To-do item: From the beginning of the material through the line containing "CRYSTAL VISION ULTRA", write out every line again, swapping "OSRAM" for "SYLVANIA" and leaving all else unchanged.

Records supplied:
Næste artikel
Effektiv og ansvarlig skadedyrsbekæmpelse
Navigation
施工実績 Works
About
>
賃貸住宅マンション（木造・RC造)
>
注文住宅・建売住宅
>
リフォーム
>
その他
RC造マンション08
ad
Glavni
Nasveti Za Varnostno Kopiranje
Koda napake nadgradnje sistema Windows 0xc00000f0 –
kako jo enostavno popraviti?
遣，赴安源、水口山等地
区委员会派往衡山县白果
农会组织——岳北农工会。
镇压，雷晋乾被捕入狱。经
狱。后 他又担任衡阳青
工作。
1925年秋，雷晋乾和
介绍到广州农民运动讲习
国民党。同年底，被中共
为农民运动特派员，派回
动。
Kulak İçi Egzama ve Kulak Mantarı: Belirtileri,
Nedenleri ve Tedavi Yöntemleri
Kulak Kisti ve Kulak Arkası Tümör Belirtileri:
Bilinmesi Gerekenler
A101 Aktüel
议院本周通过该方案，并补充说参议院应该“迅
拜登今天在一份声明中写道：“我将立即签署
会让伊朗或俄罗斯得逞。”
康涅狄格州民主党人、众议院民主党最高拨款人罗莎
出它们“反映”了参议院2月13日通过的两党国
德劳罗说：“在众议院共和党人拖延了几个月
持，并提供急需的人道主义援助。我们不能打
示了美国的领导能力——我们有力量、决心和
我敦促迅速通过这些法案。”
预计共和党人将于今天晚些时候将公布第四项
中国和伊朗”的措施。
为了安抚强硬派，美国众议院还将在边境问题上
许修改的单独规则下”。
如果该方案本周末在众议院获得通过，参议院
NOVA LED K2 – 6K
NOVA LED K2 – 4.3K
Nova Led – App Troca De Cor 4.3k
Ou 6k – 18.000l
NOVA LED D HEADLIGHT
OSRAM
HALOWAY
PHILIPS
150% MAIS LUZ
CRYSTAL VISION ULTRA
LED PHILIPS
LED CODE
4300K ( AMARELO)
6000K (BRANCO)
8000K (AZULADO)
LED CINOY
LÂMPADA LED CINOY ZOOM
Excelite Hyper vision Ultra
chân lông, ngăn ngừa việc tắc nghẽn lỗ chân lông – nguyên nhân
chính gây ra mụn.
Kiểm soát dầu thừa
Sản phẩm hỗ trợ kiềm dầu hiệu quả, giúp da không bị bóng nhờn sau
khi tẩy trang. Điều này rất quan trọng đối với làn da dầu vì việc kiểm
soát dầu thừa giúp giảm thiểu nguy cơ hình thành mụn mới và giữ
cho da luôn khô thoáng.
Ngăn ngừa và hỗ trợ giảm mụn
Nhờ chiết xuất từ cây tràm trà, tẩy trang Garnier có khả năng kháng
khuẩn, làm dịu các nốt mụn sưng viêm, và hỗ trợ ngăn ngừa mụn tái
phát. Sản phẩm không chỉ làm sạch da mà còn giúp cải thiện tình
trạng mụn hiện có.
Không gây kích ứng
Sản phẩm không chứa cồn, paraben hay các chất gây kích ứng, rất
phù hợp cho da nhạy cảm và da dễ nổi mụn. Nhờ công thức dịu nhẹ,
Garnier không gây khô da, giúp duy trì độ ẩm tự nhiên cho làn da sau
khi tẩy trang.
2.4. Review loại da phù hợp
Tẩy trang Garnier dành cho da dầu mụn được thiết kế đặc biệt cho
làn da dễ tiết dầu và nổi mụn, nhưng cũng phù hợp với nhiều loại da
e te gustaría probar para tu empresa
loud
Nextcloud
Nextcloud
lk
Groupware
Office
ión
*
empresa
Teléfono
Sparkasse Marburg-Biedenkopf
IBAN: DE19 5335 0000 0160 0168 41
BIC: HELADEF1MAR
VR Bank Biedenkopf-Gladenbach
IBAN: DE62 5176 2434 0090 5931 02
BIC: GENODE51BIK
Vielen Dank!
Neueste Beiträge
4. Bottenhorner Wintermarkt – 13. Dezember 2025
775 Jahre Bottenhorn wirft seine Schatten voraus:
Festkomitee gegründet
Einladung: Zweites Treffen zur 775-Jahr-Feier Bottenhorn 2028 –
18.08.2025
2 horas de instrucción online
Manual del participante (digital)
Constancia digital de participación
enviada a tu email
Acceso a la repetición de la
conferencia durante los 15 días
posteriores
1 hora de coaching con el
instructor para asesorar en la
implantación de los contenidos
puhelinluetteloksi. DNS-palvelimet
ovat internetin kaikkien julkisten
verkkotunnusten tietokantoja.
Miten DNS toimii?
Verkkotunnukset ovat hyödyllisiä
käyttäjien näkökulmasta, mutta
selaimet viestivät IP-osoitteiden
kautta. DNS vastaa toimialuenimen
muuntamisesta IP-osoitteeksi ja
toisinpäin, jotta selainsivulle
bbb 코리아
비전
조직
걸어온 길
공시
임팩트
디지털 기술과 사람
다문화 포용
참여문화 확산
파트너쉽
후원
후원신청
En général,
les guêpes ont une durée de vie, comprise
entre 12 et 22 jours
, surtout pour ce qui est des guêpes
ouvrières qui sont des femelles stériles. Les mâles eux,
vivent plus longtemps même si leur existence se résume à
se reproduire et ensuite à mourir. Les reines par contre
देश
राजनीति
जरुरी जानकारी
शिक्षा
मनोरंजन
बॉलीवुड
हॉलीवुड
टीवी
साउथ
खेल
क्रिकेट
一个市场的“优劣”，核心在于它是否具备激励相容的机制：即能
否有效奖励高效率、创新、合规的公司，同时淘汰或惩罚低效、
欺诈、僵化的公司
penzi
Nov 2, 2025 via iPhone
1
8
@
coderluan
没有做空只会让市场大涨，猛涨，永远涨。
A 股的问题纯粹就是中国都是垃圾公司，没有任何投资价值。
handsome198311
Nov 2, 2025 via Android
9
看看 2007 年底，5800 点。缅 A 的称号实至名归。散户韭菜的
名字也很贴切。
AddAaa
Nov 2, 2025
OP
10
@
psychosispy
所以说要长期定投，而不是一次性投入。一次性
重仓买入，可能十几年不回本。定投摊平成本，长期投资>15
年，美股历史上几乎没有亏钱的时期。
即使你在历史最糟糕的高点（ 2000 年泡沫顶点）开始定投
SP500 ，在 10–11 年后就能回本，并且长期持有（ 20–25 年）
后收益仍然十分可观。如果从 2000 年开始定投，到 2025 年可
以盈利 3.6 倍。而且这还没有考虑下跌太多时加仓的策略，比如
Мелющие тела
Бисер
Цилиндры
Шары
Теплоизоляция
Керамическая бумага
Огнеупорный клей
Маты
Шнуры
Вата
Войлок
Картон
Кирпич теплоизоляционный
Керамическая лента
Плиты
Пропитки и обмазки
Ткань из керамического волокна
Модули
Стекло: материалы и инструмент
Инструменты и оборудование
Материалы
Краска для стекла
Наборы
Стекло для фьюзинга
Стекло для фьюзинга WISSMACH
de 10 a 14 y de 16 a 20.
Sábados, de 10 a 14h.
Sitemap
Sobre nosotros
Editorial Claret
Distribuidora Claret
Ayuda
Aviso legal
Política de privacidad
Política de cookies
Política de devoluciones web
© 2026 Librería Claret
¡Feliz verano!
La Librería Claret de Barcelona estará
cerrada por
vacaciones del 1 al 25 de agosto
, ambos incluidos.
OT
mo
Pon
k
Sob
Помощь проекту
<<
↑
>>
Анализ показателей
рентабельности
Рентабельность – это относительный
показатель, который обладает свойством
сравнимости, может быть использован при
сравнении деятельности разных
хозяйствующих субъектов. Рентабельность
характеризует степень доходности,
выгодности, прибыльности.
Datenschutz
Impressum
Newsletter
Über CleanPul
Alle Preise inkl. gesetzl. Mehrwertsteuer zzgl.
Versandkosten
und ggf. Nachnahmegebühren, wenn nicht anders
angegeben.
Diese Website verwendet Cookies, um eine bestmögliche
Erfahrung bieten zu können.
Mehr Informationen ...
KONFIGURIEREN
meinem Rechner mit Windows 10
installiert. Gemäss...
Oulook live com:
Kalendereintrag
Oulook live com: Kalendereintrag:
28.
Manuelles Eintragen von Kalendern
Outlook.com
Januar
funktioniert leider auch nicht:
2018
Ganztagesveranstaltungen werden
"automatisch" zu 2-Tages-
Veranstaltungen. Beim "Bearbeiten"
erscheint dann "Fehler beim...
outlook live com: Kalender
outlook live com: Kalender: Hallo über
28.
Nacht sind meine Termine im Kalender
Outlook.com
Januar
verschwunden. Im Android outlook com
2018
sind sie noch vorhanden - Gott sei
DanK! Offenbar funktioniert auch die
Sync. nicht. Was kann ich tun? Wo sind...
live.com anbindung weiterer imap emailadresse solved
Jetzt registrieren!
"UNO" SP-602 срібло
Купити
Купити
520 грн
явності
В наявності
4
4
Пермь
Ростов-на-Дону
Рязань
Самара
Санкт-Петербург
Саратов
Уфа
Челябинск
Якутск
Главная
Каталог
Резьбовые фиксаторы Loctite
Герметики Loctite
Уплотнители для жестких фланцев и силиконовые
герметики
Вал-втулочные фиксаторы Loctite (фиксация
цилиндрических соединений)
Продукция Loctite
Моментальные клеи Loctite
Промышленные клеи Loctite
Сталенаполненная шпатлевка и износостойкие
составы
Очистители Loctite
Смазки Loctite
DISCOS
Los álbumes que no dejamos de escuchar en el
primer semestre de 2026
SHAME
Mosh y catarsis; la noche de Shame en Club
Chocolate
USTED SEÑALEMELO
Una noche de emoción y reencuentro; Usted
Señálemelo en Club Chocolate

Exercise solution:
Næste artikel
Effektiv og ansvarlig skadedyrsbekæmpelse
Navigation
施工実績 Works
About
>
賃貸住宅マンション（木造・RC造)
>
注文住宅・建売住宅
>
リフォーム
>
その他
RC造マンション08
ad
Glavni
Nasveti Za Varnostno Kopiranje
Koda napake nadgradnje sistema Windows 0xc00000f0 –
kako jo enostavno popraviti?
遣，赴安源、水口山等地
区委员会派往衡山县白果
农会组织——岳北农工会。
镇压，雷晋乾被捕入狱。经
狱。后 他又担任衡阳青
工作。
1925年秋，雷晋乾和
介绍到广州农民运动讲习
国民党。同年底，被中共
为农民运动特派员，派回
动。
Kulak İçi Egzama ve Kulak Mantarı: Belirtileri,
Nedenleri ve Tedavi Yöntemleri
Kulak Kisti ve Kulak Arkası Tümör Belirtileri:
Bilinmesi Gerekenler
A101 Aktüel
议院本周通过该方案，并补充说参议院应该“迅
拜登今天在一份声明中写道：“我将立即签署
会让伊朗或俄罗斯得逞。”
康涅狄格州民主党人、众议院民主党最高拨款人罗莎
出它们“反映”了参议院2月13日通过的两党国
德劳罗说：“在众议院共和党人拖延了几个月
持，并提供急需的人道主义援助。我们不能打
示了美国的领导能力——我们有力量、决心和
我敦促迅速通过这些法案。”
预计共和党人将于今天晚些时候将公布第四项
中国和伊朗”的措施。
为了安抚强硬派，美国众议院还将在边境问题上
许修改的单独规则下”。
如果该方案本周末在众议院获得通过，参议院
NOVA LED K2 – 6K
NOVA LED K2 – 4.3K
Nova Led – App Troca De Cor 4.3k
Ou 6k – 18.000l
NOVA LED D HEADLIGHT
SYLVANIA
HALOWAY
PHILIPS
150% MAIS LUZ
CRYSTAL VISION ULTRA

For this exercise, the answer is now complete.